Quando se trata de estrutura e função, as câmaras são o equivalente ao olho humano. Nesse sentido, são recursos inestimáveis para condução autónoma, desempenhando um papel fundamental na assistência aos ocupantes. A Bosch conseguiu elevar a tecnologia das câmaras automóveis a um novo nível.

Esta nova tecnologia da Bosch deve estrear-se nos veículos já em 2019. A combinação da sua abordagem única, com recurso a vários tipos de sensores e a inteligência artificial (IA) para reconhecimento de objetos, tornará a deteção do ambiente circundante muito mais fiável e o tráfego rodoviário mais seguro. A Bosch quer ser líder de mercado para tecnologia de câmaras e pretende ser líder de mercado e barómetro no que diz respeito à tecnologia das câmaras.

Os veículos com assistência ao condutor, sistemas de travagem de emergência automáticos e capacidade de condução autónoma devem poder ver todos os objetos ao seu redor.

Além disso, devem ser capazes de detetar, rapidamente, se um objeto é relevante para o seu modo de condução. E, com a mesma rapidez, devem ser capazes de determinar qual deve ser sua reação perante objetos relevantes.

Ao contrário do olho humano, a nova câmara de vídeo mono MPC3 da Bosch foi otimizada para lidar com essas decisões. Para os humanos, olhar é uma coisa, mas reconhecer o que os olhos veem é outra.

O olho humano podem ser uma maravilhas da natureza mas tem fraquezas no que diz respeito à perceção visual. Só porque vemos algo, não significa que o reconheçamos e entendamos.

Muitos condutores envolvidos em acidentes dizem que estavam a olhar na direção certa, mas não conseguiram identificar o que estava à sua frente.

Estima-se que até 50% das colisões no trânsito sejam atribuíveis a esse fenómeno. A nova câmara da Bosch é superior ao olho humano neste tipo de situações, principalmente porque nunca se cansa e funciona sempre na sua capacidade máxima fazendo 1 km ou 100.000 km.

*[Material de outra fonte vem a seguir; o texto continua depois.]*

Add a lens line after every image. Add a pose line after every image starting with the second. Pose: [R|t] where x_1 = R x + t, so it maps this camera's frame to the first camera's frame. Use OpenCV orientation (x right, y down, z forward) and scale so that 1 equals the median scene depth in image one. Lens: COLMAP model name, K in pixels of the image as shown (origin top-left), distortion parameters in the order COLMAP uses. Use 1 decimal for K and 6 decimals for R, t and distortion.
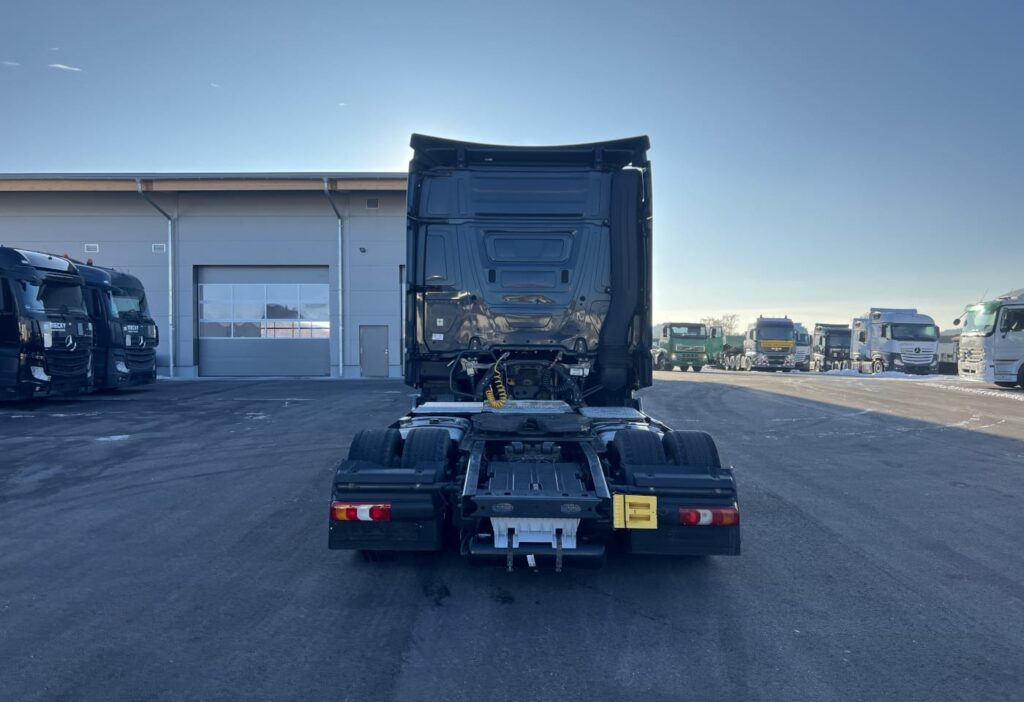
lens RADIAL K [[765.0, 0, 512.0], [0, 765.0, 351.0], [0, 0, 1]] dist [0.053236, -0.055306]
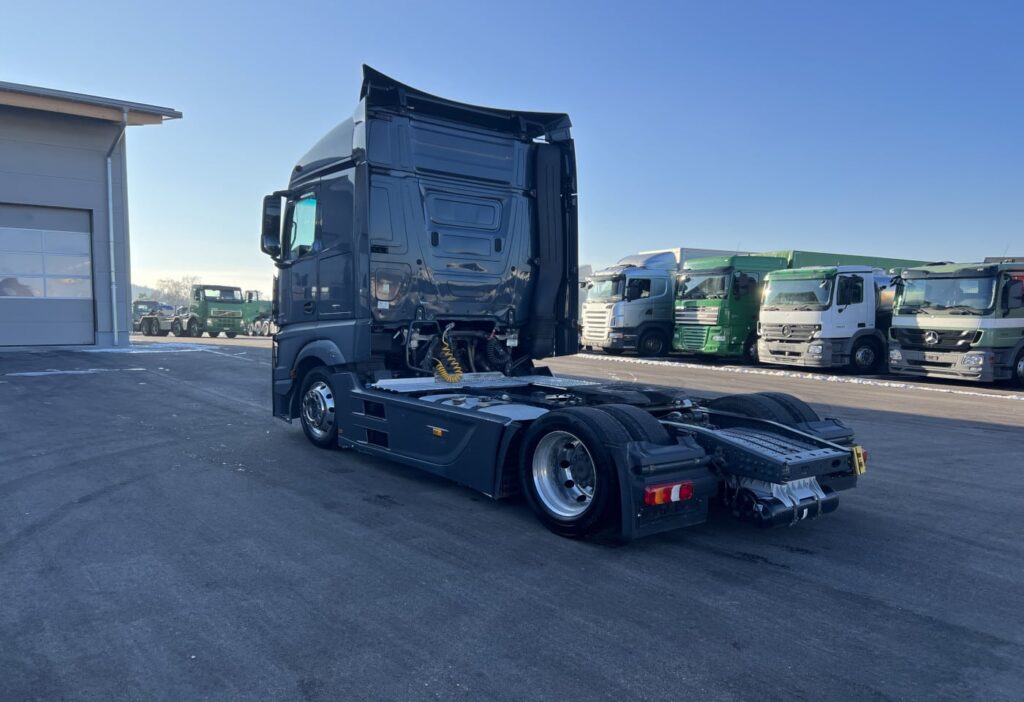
lens RADIAL K [[767.2, 0, 513.3], [0, 767.2, 368.5], [0, 0, 1]] dist [0.053692, -0.048464]
pose [[0.774432, -0.036404, 0.631610, -0.544159], [-0.007118, 0.997779, 0.066237, -0.005357], [-0.632618, -0.055791, 0.772452, 0.222170]]
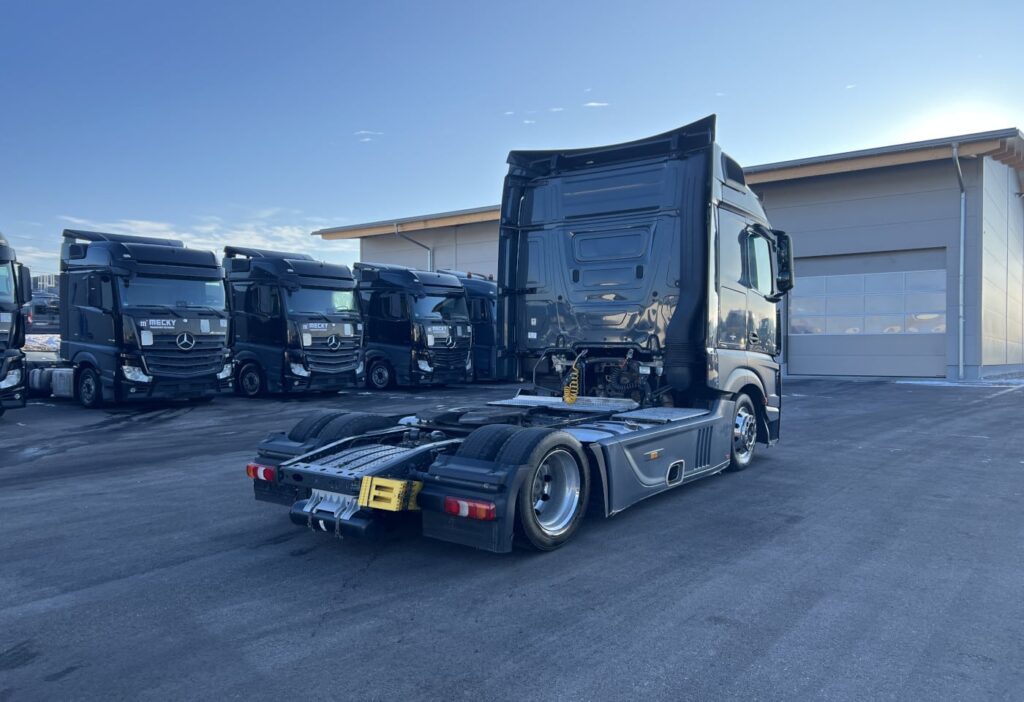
lens RADIAL K [[759.8, 0, 512.0], [0, 759.8, 351.0], [0, 0, 1]] dist [0.034030, -0.003903]
pose [[0.805165, 0.002949, -0.593043, 0.516631], [-0.001341, 0.999994, 0.003151, 0.000190], [0.593049, -0.001741, 0.805165, 0.122910]]
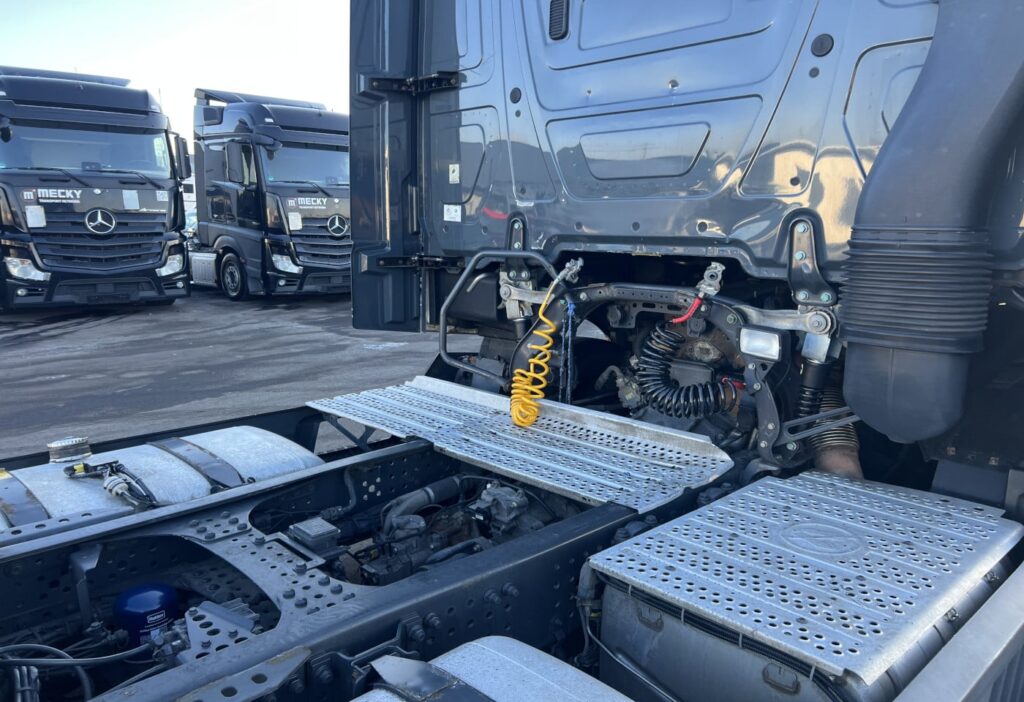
lens RADIAL K [[767.2, 0, 513.3], [0, 767.2, 368.5], [0, 0, 1]] dist [0.053692, -0.048464]
pose [[0.691841, 0.133307, -0.709637, 0.213700], [-0.009275, 0.984369, 0.175873, -0.010016], [0.721990, -0.115094, 0.682264, 0.750310]]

A grande força da nova tecnologia está no reconhecimento eficiente de objetos, graças ao recurso a vários sensores Bosch, para além da utilização da inteligência artificial. Por exemplo, os engenheiros da Bosch ensinaram a câmara a detetar a distância de segurança da berma da estrada, mesmo na ausência de marcações na mesma.

Esta inteligência da câmara é baseada no know-how da Bosch e integrada num chip, conhecido como V3H, fabricado pela empresa japonesa Renesas. Esta nova tecnologia pode ainda ser incorporada em sistemas de assistência à condução já em produção e ampliar as suas aplicações.

Por exemplo, pode melhorar os sistemas de travagens de emergência automáticos para impedir que os veículos colidam com vários tipos de animais. Também pode tornar este tipo de travagem mais fiável, já que a câmara consegue reconhecer pedestres mesmo quando estão parcialmente visíveis.

Esta inovação da Bosch também melhora o reconhecimento de sinalização. A nova câmara Bosch dispõe de reconhecimento ótico de caracteres, lendo texto e números de forma fiável em sinais de trânsito e apresentando essas informações ao condutor do veículo.

Esta câmara foi já premiada num concurso interno devido à inovação e tecnologia incorporadas.